### RECORDS TO USE

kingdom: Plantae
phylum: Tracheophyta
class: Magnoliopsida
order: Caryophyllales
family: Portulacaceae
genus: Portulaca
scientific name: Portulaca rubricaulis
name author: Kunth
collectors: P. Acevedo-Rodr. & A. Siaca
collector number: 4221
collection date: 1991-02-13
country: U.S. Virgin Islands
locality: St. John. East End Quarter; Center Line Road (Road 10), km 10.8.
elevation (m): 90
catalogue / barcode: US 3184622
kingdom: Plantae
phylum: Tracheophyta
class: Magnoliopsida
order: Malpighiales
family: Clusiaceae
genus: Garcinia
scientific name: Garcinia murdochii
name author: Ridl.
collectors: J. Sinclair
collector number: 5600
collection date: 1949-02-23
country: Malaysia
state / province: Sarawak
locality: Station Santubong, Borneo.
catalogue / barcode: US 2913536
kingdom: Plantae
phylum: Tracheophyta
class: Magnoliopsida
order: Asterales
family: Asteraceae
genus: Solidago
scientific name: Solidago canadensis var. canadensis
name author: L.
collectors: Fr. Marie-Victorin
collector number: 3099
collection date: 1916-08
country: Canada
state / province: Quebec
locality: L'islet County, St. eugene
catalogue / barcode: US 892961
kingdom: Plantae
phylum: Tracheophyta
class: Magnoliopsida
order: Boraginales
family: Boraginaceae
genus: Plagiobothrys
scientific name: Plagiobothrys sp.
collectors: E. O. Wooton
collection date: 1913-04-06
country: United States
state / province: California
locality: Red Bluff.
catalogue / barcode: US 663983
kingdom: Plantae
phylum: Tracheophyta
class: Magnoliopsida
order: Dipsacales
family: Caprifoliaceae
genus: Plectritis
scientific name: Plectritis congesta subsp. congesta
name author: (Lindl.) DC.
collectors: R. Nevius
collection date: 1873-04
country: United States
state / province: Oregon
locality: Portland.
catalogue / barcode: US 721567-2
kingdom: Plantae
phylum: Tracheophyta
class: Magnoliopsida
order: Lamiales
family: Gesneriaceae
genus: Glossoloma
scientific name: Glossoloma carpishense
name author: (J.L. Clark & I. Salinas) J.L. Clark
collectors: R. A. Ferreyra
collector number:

### DESCRIPTION OF THE TASK
Arrange every line from all the items above as a single numbered list, omitting any blank lines.

### RESULT FOR THIS EXERCISE
1. kingdom: Plantae
2. phylum: Tracheophyta
3. class: Magnoliopsida
4. order: Caryophyllales
5. family: Portulacaceae
6. genus: Portulaca
7. scientific name: Portulaca rubricaulis
8. name author: Kunth
9. collectors: P. Acevedo-Rodr. & A. Siaca
10. collector number: 4221
11. collection date: 1991-02-13
12. country: U.S. Virgin Islands
13. locality: St. John. East End Quarter; Center Line Road (Road 10), km 10.8.
14. elevation (m): 90
15. catalogue / barcode: US 3184622
16. kingdom: Plantae
17. phylum: Tracheophyta
18. class: Magnoliopsida
19. order: Malpighiales
20. family: Clusiaceae
21. genus: Garcinia
22. scientific name: Garcinia murdochii
23. name author: Ridl.
24. collectors: J. Sinclair
25. collector number: 5600
26. collection date: 1949-02-23
27. country: Malaysia
28. state / province: Sarawak
29. locality: Station Santubong, Borneo.
30. catalogue / barcode: US 2913536
31. kingdom: Plantae
32. phylum: Tracheophyta
33. class: Magnoliopsida
34. order: Asterales
35. family: Asteraceae
36. genus: Solidago
37. scientific name: Solidago canadensis var. canadensis
38. name author: L.
39. collectors: Fr. Marie-Victorin
40. collector number: 3099
41. collection date: 1916-08
42. country: Canada
43. state / province: Quebec
44. locality: L'islet County, St. eugene
45. catalogue / barcode: US 892961
46. kingdom: Plantae
47. phylum: Tracheophyta
48. class: Magnoliopsida
49. order: Boraginales
50. family: Boraginaceae
51. genus: Plagiobothrys
52. scientific name: Plagiobothrys sp.
53. collectors: E. O. Wooton
54. collection date: 1913-04-06
55. country: United States
56. state / province: California
57. locality: Red Bluff.
58. catalogue / barcode: US 663983
59. kingdom: Plantae
60. phylum: Tracheophyta
61. class: Magnoliopsida
62. order: Dipsacales
63. family: Caprifoliaceae
64. genus: Plectritis
65. scientific name: Plectritis congesta subsp. congesta
66. name author: (Lindl.) DC.
67. collectors: R. Nevius
68. collection date: 1873-04
69. country: United States
70. state / province: Oregon
71. locality: Portland.
72. catalogue / barcode: US 721567-2
73. kingdom: Plantae
74. phylum: Tracheophyta
75. class: Magnoliopsida
76. order: Lamiales
77. family: Gesneriaceae
78. genus: Glossoloma
79. scientific name: Glossoloma carpishense
80. name author: (J.L. Clark & I. Salinas) J.L. Clark
81. collectors: R. A. Ferreyra
82. collector number:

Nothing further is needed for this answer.